MyHealth Record - Megathread

I think they are usually preferred in public, but what you wear in the privacy of your own home is your own business.

On more serious matters, I have opted out of this nightmarish, Orwellian scheme. There is overwhelming evidence of the inability of anyone - including governments - to secure data. The data that this system will hold is incredibly personal, and will be of enormous value to some people. Some of those people will have direct access to the data!

The system has been designed to be opt-in, and there are plenty of options for you to select what information is kept on there, shared with third parties after being ‘anonymised’ (how well, who knows?), and other important decisions that users need to make. Just turning an opt-in system to opt-out - without redesigning it - is a recipe for disaster in itself!

It is a safe bet that the list of who can access your health data will grow - with or without your knowledge and/or consent. We have been given a three month window in which to peer into the future on the basis of past experience; given how poorly this government has managed data, I can see no basis for wanting them to hold mine in this database.

I hadn’t realised that privacy advocates had so much to gain from keeping my information out of the wrong hands. On the other hand, ‘experts’ in a particular field tend to have very clear biases. Ask who benefits from this system, and then let me know where to look for bias.

They could, but isn’t a centralised database so much more convenient? I’m sure there are all sorts of reasons that insurance companies and lawyers ‘need’ access to my health data - but that is a lot harder for them when it is scattered across various agencies and private entities.
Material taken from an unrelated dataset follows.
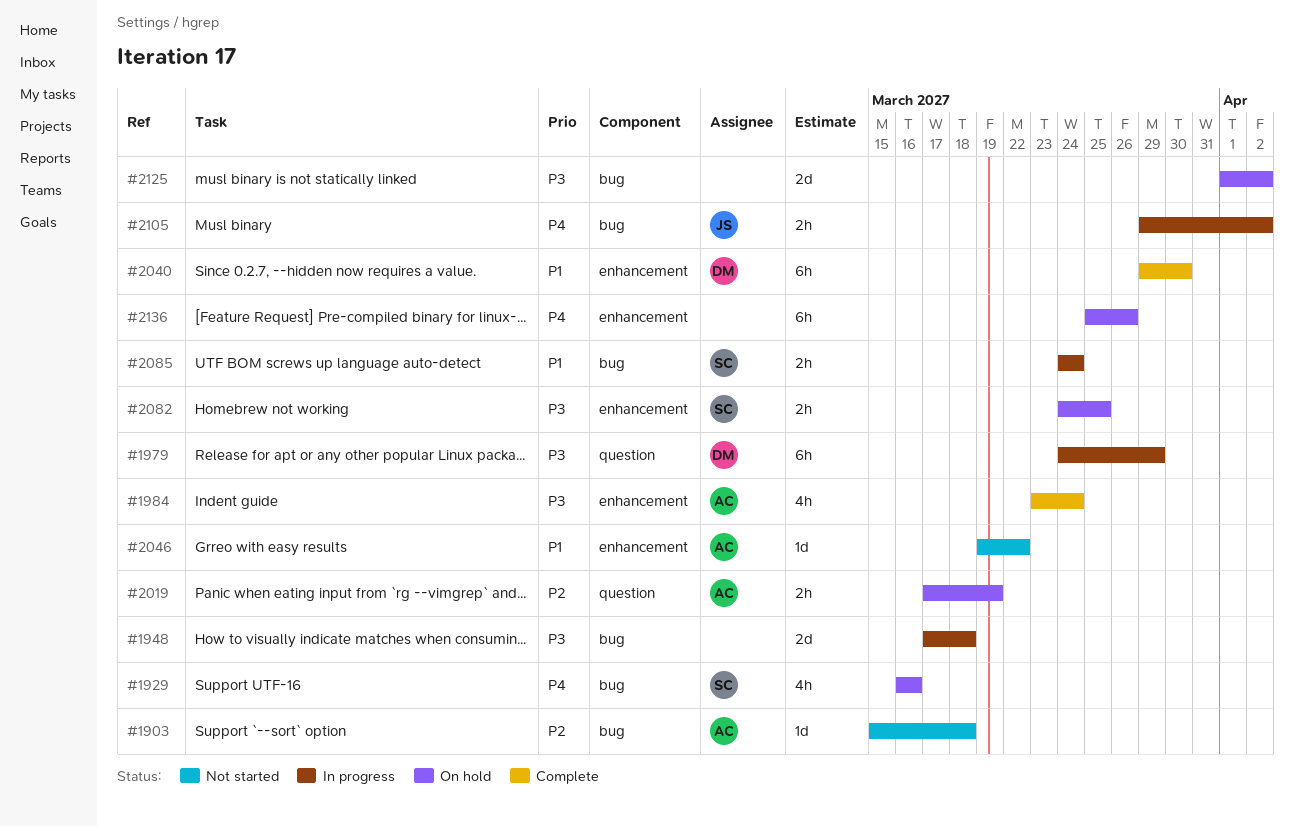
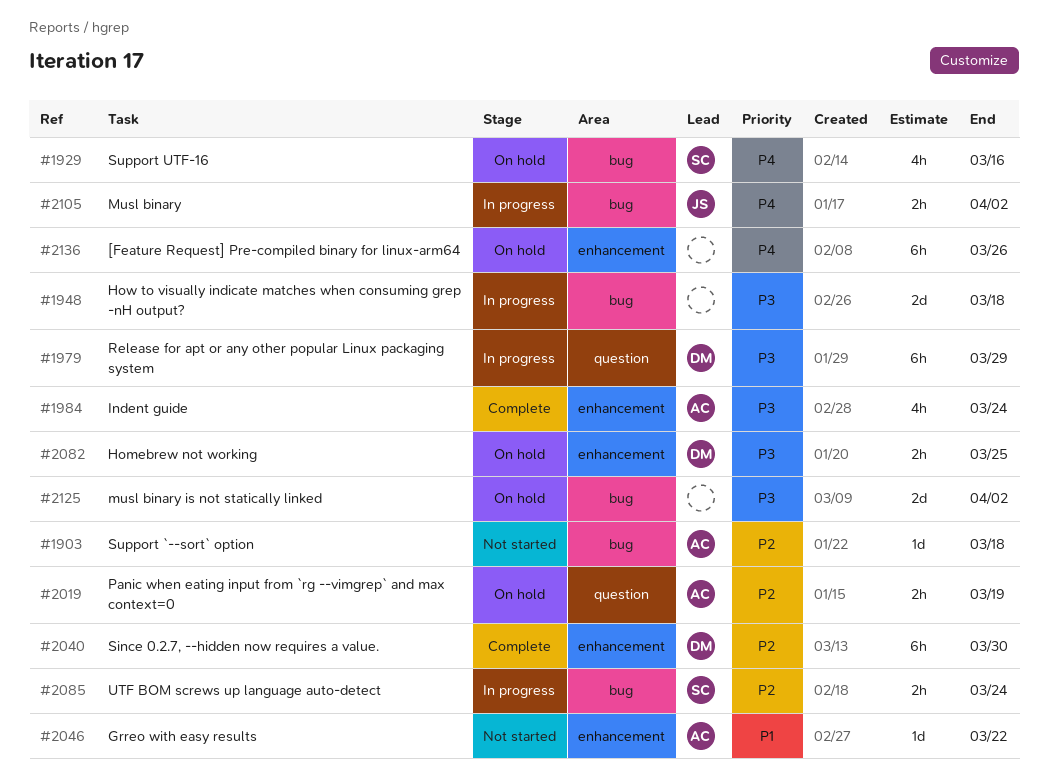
#2040, priority: P1 -> P2
#2082, owner: SC -> DM
#2085, priority: P1 -> P2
You think this is either/or? It’ll be stored on both, creating double the risk.

Try? Sure (as long as we can cut costs at the same time). Succeed? Well, there is a reason there are things called zero-day vulnerabilities. They are only discovered after they have been successfully exploited. There is no perfect software, and no perfect security. We also have a government that is happy to cover up for private sector hackings (‘they only have to report this because of those strict UK laws’)! We have never seen an independent report on the failures of the 2016 census, and this government still has not explained how Medicare card details came to be for sale in the darker corners of the Internet.

The PBS already has this ability. Work well?

Valuable data vs. programmer time?

Please - this is a family forum!!! :astonished:

Not one that’s dying?

I recognise that the government already holds a lot of data about me - and cannot avoid that. This, though, is merging lots of data into one set and then giving access to a whole bunch of individuals and organisations. I’ll pass, and keep the lists of medications and allergies in my pocket where they have been quite safe up to this point.